NASHVILLE, Tenn. – George A. Ojemann, M.D., was presented with the 2022 Extraordinary Contributions to the Field of Epilepsy Award during the 2022 Annual Meeting of the American Epilepsy Society (AES). This award is designated for those who have made extraordinary contributions across multiple fronts, including science, education, leadership, and advocacy. The award is only presented in those years when the Board of Directors determines there is an individual whose accomplishments embody the spirit of the recognition.
Dr. Ojemann graduated from the University of Iowa with Summa Cum Laude BA and MD degrees. He moved on to an internship in Seattle, where he met Dr. Arthur Ward, a Penfield trainee who had a neurosurgical program with particular emphasis on epilepsy surgery. He was Dr. Ward’s eighth resident. Dr. Ojemann then spent two years at the Surgical Neurology Branch of the NIH where he refined the Electrical Stimulation Mapping (ESM) Technique for functional localization. He joined the University of Washington’s neurosurgical faculty where he remained for the next 40 years (1964-2005).

● **INFORMATION SUPPLIED**:
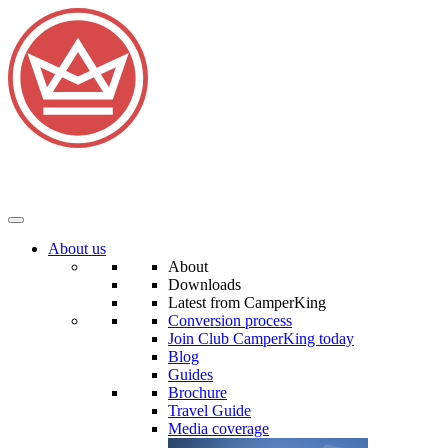
About us
About
Downloads
Latest from CamperKing
Conversion process
Join Club CamperKing today
Blog
Guides
Brochure
Travel Guide
Media coverage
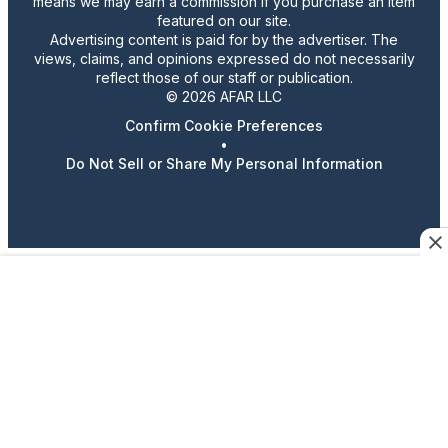
means we may earn a commission if you purchase an item
featured on our site.
Advertising content is paid for by the advertiser. The
views, claims, and opinions expressed do not necessarily
reflect those of our staff or publication.
© 2026 AFAR LLC
Confirm Cookie Preferences
•
Do Not Sell or Share My Personal Information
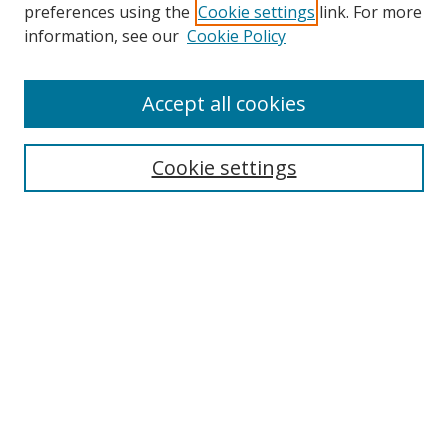
preferences using the
Cookie settings
link. For more
information, see our
Cookie Policy
Accept all cookies
Search
Cookie settings
Enter search terms:
Select context to search:
Advanced Search
Notify me via email or
RSS
Links
UNF Digital Commons Exhibits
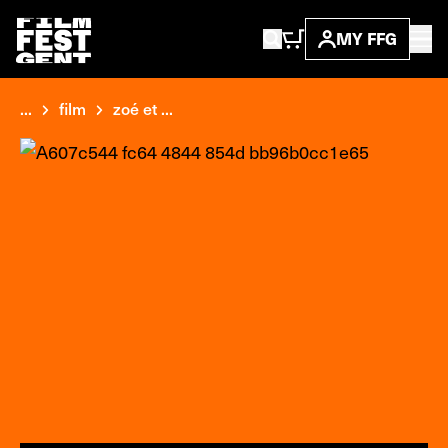
MY FFG
...
film
zoé et ...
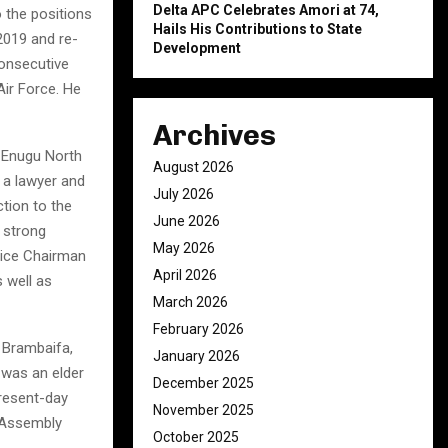
Delta APC Celebrates Amori at 74,
 the positions
Hails His Contributions to State
2019 and re-
Development
onsecutive
ir Force. He
Archives
 Enugu North
August 2026
 a lawyer and
July 2026
ction to the
June 2026
 strong
May 2026
 Vice Chairman
April 2026
 well as
March 2026
February 2026
 Brambaifa,
January 2026
 was an elder
December 2025
present-day
November 2025
l Assembly
October 2025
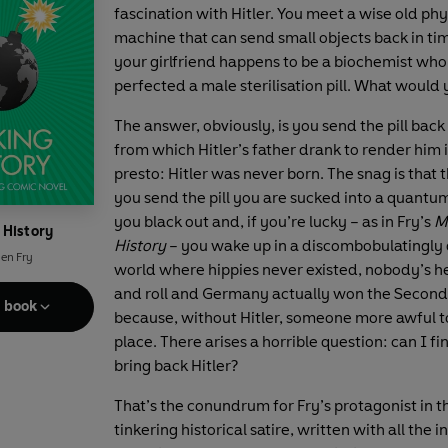
fascination with Hitler. You meet a wise old phy
machine that can send small objects back in ti
your girlfriend happens to be a biochemist who
perfected a male sterilisation pill. What would
The answer, obviously, is you send the pill back
from which Hitler’s father drank to render him i
presto: Hitler was never born. The snag is tha
you send the pill you are sucked into a quantum
you black out and, if you’re lucky – as in Fry’s
M
 History
History
– you wake up in a discombobulatingly 
en Fry
world where hippies never existed, nobody’s h
and roll and Germany actually won the Secon
e book
because, without Hitler, someone more awful t
place. There arises a horrible question: can I f
bring back Hitler?
That’s the conundrum for Fry’s protagonist in t
tinkering historical satire, written with all the i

● **TASK ITEM**: Carry on the text about George A. Ojemann's 2022 epilepsy award from where it stops. The items play no part in what is asked here.

● **ANSWER SECTION**:
In the late 1960s there was little epilepsy surgery done in the U.S. Dr. Ojemann changed this by being a voice for epilepsy surgery within neurosurgery and amongst the wider public. He established an early epilepsy surgery fellowship training program, and by showing with ESM substantial variability between patients in the localization of crucial language cortex, allowed for wider safe use of resective surgery near the “eloquent” cortex. When he retired, he had performed almost 1,000 therapeutic epilepsy surgeries, and epilepsy surgery was part of standard neurosurgical training.